The price keeps falling for a luxury property in downtown Charleston that has seen its auction postponed twice already this year.
The 9,345-square-foot Gaillard-Bennett House at 60 Montagu St. will be auctioned off Sept. 9. The latest list price is $6.99 million, down from $12.95 million in May, according to Elite Auctions, which will handle the 1 p.m. sale on a Sunday if the auction takes place as planned. It is hurricane season, after all.
The auction was previously postponed to give prospective bidders more time for "due diligence for such an extraordinary property," according to a statement from the auction company.
Built in 1801, the three-story residence features six bedrooms and 5½ baths.
Along with the main house is a restored former kitchen quarters, carriage house and a reconstructed tack house for all the mechanicals on the property. The 1.25-acre site includes expansive gardens, a newly built pool house and a saltwater pool.
Clean up, clean up
What‘s good for the Lowcountry is good for the Upstate.
So goes the latest twist in the debate over who will pay for the cleanup of the mosquito-breeding mess left behind by a recycling business that left mounds of tires behind in Anderson and Berkeley counties.
The S.C. Department of Health and Environmental Control has revoked Viva Recycling’s operating permits for both sites. It also agreed to pay $2 million from a special fund to remove tens of thousands of tires from the company’s Lowcountry site in Moncks Corner.
Cleanup of Viva's Moncks Corner site is scheduled to start Monday. Pittsburgh-based Liberty Tire Recycling is in charge of that job.
As of last week, the state agency had yet to address the Upstate situation with Anderson officials, who appear to be losing their patience. The county’s solid waste director ballparked the cleanup cost at more than $1 million, according to a report in the Anderson Independent-Mail.
Speaking at a meeting last week, county administrator Rusty Burns noted that the Upstate project is complicated by the fact that the abandoned tires at the Abbeville Highway site are already half-shredded and that two buildings need to be demolished.

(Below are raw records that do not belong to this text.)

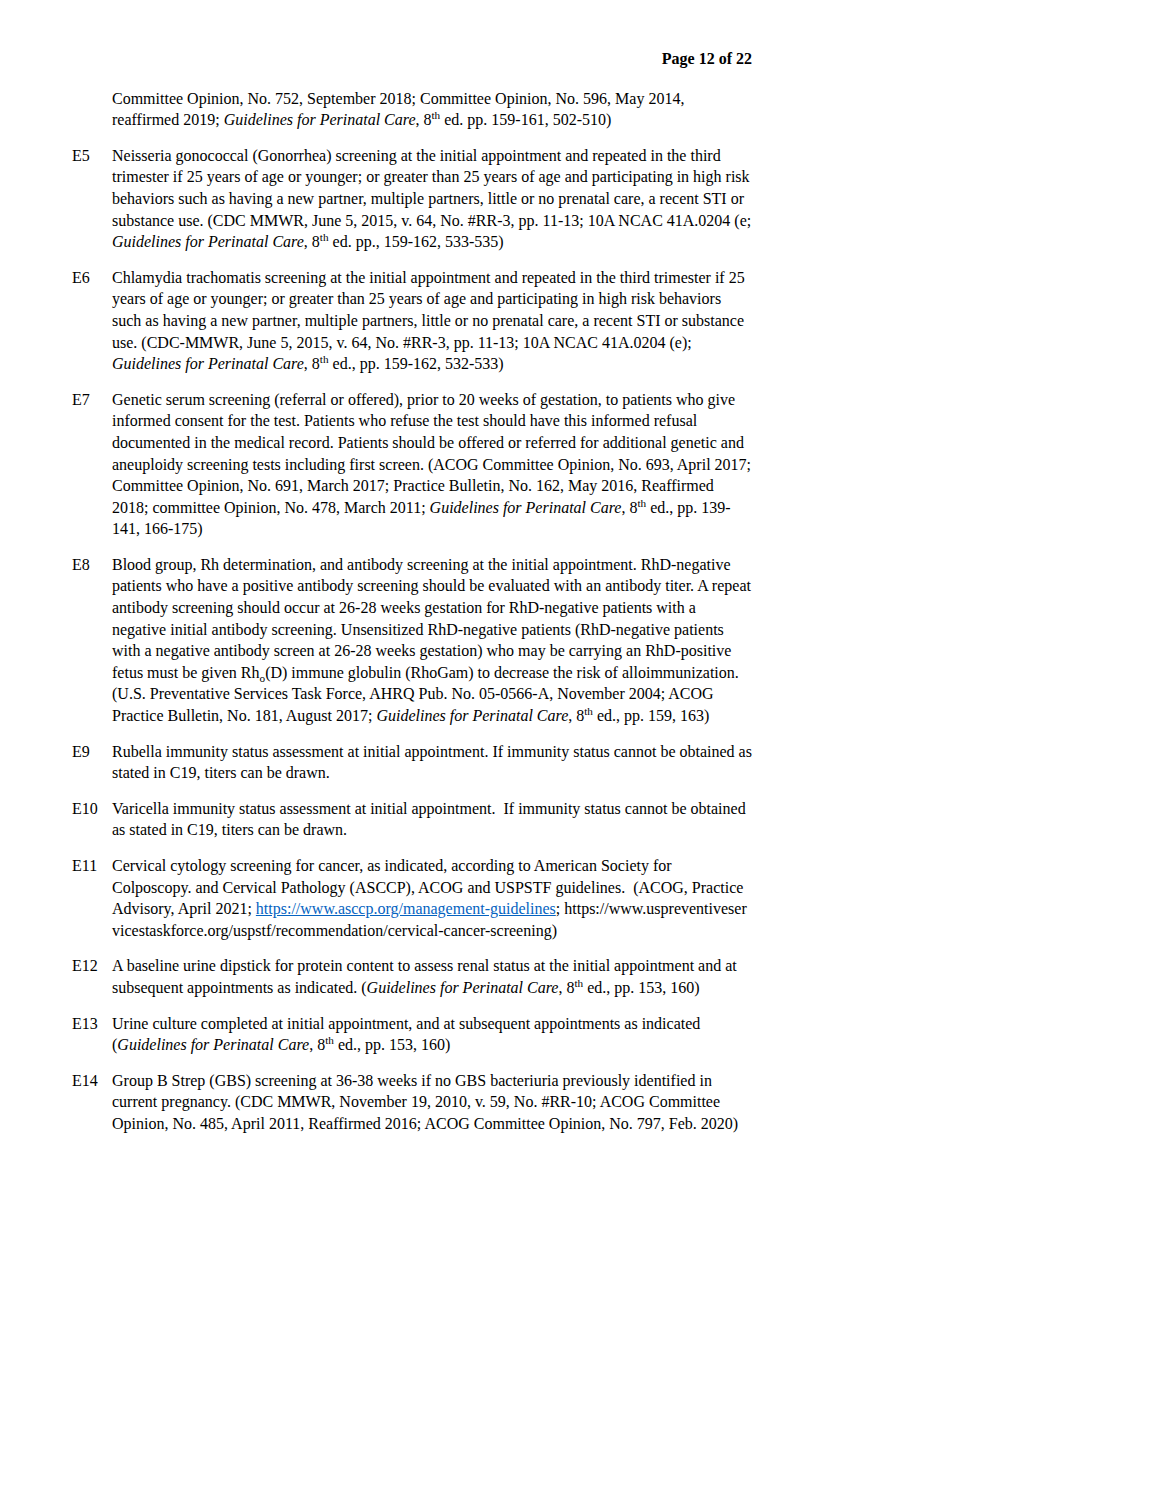Page 12 of 22
Committee Opinion, No. 752, September 2018; Committee Opinion, No. 596, May 2014, reaffirmed 2019; Guidelines for Perinatal Care, 8th ed. pp. 159-161, 502-510)
E5
Neisseria gonococcal (Gonorrhea) screening at the initial appointment and repeated in the third trimester if 25 years of age or younger; or greater than 25 years of age and participating in high risk behaviors such as having a new partner, multiple partners, little or no prenatal care, a recent STI or substance use. (CDC MMWR, June 5, 2015, v. 64, No. #RR-3, pp. 11-13; 10A NCAC 41A.0204 (e; Guidelines for Perinatal Care, 8th ed. pp., 159-162, 533-535)
E6
Chlamydia trachomatis screening at the initial appointment and repeated in the third trimester if 25 years of age or younger; or greater than 25 years of age and participating in high risk behaviors such as having a new partner, multiple partners, little or no prenatal care, a recent STI or substance use. (CDC-MMWR, June 5, 2015, v. 64, No. #RR-3, pp. 11-13; 10A NCAC 41A.0204 (e); Guidelines for Perinatal Care, 8th ed., pp. 159-162, 532-533)
E7
Genetic serum screening (referral or offered), prior to 20 weeks of gestation, to patients who give informed consent for the test. Patients who refuse the test should have this informed refusal documented in the medical record. Patients should be offered or referred for additional genetic and aneuploidy screening tests including first screen. (ACOG Committee Opinion, No. 693, April 2017; Committee Opinion, No. 691, March 2017; Practice Bulletin, No. 162, May 2016, Reaffirmed 2018; committee Opinion, No. 478, March 2011; Guidelines for Perinatal Care, 8th ed., pp. 139-141, 166-175)
E8
Blood group, Rh determination, and antibody screening at the initial appointment. RhD-negative patients who have a positive antibody screening should be evaluated with an antibody titer. A repeat antibody screening should occur at 26-28 weeks gestation for RhD-negative patients with a negative initial antibody screening. Unsensitized RhD-negative patients (RhD-negative patients with a negative antibody screen at 26-28 weeks gestation) who may be carrying an RhD-positive fetus must be given Rho(D) immune globulin (RhoGam) to decrease the risk of alloimmunization. (U.S. Preventative Services Task Force, AHRQ Pub. No. 05-0566-A, November 2004; ACOG Practice Bulletin, No. 181, August 2017; Guidelines for Perinatal Care, 8th ed., pp. 159, 163)
E9
Rubella immunity status assessment at initial appointment. If immunity status cannot be obtained as stated in C19, titers can be drawn.
E10
Varicella immunity status assessment at initial appointment. If immunity status cannot be obtained as stated in C19, titers can be drawn.
E11
Cervical cytology screening for cancer, as indicated, according to American Society for Colposcopy. and Cervical Pathology (ASCCP), ACOG and USPSTF guidelines. (ACOG, Practice Advisory, April 2021; https://www.asccp.org/management-guidelines; https://www.uspreventiveservicestaskforce.org/uspstf/recommendation/cervical-cancer-screening)
E12
A baseline urine dipstick for protein content to assess renal status at the initial appointment and at subsequent appointments as indicated. (Guidelines for Perinatal Care, 8th ed., pp. 153, 160)
E13
Urine culture completed at initial appointment, and at subsequent appointments as indicated (Guidelines for Perinatal Care, 8th ed., pp. 153, 160)
E14
Group B Strep (GBS) screening at 36-38 weeks if no GBS bacteriuria previously identified in current pregnancy. (CDC MMWR, November 19, 2010, v. 59, No. #RR-10; ACOG Committee Opinion, No. 485, April 2011, Reaffirmed 2016; ACOG Committee Opinion, No. 797, Feb. 2020)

He also stressed that the state needs to foot the bill.
"If they paid for Berkeley, they can pay for ours," Burns said. "We expect it to be cleaned up completely."

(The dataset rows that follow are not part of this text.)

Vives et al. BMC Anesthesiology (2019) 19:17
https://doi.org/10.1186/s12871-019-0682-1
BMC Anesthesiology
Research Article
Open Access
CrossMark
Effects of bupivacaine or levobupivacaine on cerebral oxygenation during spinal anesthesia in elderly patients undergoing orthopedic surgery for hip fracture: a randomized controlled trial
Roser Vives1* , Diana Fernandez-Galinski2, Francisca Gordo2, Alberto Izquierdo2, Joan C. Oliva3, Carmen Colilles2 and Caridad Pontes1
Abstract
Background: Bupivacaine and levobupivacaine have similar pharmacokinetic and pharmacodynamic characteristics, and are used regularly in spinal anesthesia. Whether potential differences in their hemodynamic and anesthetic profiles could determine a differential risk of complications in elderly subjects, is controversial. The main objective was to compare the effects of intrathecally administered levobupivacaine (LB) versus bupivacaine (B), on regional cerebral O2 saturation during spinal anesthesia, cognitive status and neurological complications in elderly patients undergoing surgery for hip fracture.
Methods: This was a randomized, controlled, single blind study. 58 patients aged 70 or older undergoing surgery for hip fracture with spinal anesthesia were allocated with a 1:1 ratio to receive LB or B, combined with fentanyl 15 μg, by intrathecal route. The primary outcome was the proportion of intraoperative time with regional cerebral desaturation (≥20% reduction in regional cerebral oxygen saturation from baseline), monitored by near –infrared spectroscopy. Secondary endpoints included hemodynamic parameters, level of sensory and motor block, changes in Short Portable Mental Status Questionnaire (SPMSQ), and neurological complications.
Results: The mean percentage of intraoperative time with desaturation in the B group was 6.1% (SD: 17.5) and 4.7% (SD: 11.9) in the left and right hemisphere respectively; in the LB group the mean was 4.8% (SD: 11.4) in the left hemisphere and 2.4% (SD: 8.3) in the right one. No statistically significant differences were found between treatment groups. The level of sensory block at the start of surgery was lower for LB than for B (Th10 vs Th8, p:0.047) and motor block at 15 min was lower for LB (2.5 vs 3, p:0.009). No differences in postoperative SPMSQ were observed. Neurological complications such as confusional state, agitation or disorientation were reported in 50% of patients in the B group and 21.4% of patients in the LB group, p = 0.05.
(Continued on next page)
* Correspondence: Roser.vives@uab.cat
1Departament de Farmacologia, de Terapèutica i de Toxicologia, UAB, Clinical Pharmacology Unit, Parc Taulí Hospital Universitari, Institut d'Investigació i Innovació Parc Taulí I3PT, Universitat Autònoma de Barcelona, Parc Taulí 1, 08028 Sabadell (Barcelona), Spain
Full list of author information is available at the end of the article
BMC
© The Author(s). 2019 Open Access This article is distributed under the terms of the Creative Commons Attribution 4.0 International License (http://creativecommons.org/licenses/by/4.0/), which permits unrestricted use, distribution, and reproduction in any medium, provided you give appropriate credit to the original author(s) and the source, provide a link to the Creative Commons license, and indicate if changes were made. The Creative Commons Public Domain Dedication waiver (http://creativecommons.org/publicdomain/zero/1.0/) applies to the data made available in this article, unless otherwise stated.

The South Carolina Aquarium is deciding what to do with nearly 300 acres of creeks and marshland in Mount Pleasant.
The property, called Little and Big Pine Islands, is south of Oakhaven Plantation off Rifle Range Road and only accessible via the waterways to the south.

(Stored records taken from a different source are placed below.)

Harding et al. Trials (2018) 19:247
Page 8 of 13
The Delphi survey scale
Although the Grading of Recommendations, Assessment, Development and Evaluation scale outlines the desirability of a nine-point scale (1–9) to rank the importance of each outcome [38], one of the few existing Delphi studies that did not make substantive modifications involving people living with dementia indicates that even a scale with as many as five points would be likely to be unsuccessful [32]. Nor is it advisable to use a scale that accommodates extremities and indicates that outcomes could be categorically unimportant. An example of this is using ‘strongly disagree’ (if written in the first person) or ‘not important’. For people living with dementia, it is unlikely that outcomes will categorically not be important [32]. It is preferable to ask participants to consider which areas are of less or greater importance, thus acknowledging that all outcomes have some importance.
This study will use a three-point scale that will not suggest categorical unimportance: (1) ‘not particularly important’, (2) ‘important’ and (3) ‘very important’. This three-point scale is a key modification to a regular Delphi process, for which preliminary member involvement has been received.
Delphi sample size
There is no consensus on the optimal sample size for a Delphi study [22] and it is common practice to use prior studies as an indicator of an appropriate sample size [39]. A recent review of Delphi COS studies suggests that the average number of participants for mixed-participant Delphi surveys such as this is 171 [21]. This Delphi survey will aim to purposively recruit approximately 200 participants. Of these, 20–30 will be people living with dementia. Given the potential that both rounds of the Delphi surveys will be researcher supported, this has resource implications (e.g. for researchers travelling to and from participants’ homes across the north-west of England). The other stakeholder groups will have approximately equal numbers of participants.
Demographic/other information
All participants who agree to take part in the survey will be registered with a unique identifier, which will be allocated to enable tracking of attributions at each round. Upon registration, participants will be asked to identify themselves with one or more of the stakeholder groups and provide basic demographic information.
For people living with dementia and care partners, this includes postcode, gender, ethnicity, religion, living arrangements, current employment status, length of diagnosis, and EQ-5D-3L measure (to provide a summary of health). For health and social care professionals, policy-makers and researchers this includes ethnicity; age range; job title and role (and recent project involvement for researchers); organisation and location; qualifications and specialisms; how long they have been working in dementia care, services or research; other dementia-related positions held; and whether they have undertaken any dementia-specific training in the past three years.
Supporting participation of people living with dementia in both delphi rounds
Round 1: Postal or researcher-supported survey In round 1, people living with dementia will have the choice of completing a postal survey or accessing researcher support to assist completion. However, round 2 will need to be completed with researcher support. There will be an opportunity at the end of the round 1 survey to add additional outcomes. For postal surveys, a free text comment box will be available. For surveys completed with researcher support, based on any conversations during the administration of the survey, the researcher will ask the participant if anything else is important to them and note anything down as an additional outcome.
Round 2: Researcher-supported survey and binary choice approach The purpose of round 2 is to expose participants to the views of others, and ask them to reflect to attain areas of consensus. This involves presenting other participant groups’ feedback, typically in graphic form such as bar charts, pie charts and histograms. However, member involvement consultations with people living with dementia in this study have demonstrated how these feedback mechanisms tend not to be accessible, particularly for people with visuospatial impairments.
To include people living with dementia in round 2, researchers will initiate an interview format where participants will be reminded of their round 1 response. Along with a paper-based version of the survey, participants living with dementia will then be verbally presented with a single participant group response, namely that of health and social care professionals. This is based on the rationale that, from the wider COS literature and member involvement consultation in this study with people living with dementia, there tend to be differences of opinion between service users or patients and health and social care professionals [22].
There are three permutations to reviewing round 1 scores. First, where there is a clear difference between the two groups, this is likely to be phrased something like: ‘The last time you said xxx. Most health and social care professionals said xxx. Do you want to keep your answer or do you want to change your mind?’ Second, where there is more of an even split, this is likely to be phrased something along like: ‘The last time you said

It was donated by Allegiance Industries CEO Gary McLaurin, an aquarium board member, according to the title transfer that was filed Aug. 3.
Museum CEO Kevin Mills said it was an unexpected gift.
"We do plan to assess its potential for research and education, but at a minimum we are pleased to be able to steward an uninhabited marshland that represents a vital habitat for many native species," he said.
Conservation is a major component of the aquarium's mission, "to ensure a healthy future for South Carolina’s water, wildlife and wild places," according to its website. The aquarium includes a saltmarsh aviary.
McLaurin bought the property through Little and Big Islands LLC in February 2017 for $132,500, according to Charleston County property tax records. The seller was a group called 35K LLC, which bought it in a foreclosure auction for $85,000 the previous year.
Allegiance was founded in 1988 as a commercial cleaning company and has expanded to facilities maintenance and security, according to its website.
The Coastal Conservation League was pleased to hear about the donation.
"No gift is greater than the gift of conservation," Executive Director Laura Cantral said in a statement. "Our entire community is grateful, and we look forward to learning more about the aquarium’s plans for the property."
The Charleston Metro Chamber of Commerce is tops in the nation, according to the nonprofit group that represents chamber executives throughout the United States.
The Charleston organization was named 2018 Chamber of the Year by the Alexandria, Va.-based Association of Chamber of Commerce Executives. Charleston's chamber beat out similar organizations in Greater Louisville, Ky., and Tulsa, Okla., for first place among large chambers of commerce.
Chamber of the Year is the nation’s only award recognizing the leadership role chambers have in their communities and excellence in operations, member services and community leadership. Those receiving the designation have demonstrated organizational strength and made an impact on key community priorities, such as education, transportation, business development and quality of life, according to the association.
"We could not have accomplished this without the support of our dedicated members, our phenomenal group of volunteer leaders and our 34 hard-working staff members who are passionate about the work that we do," Bryan Derreberry, president and CEO of the Charleston Metro Chamber, said in a statement.
The association has recognized chambers of commerce in various size categories since 2007. This year's competition drew numerous entries from chambers throughout the U.S. and Canada. Winners were announced at the association's national convention on July 18 in Des Moines, Iowa.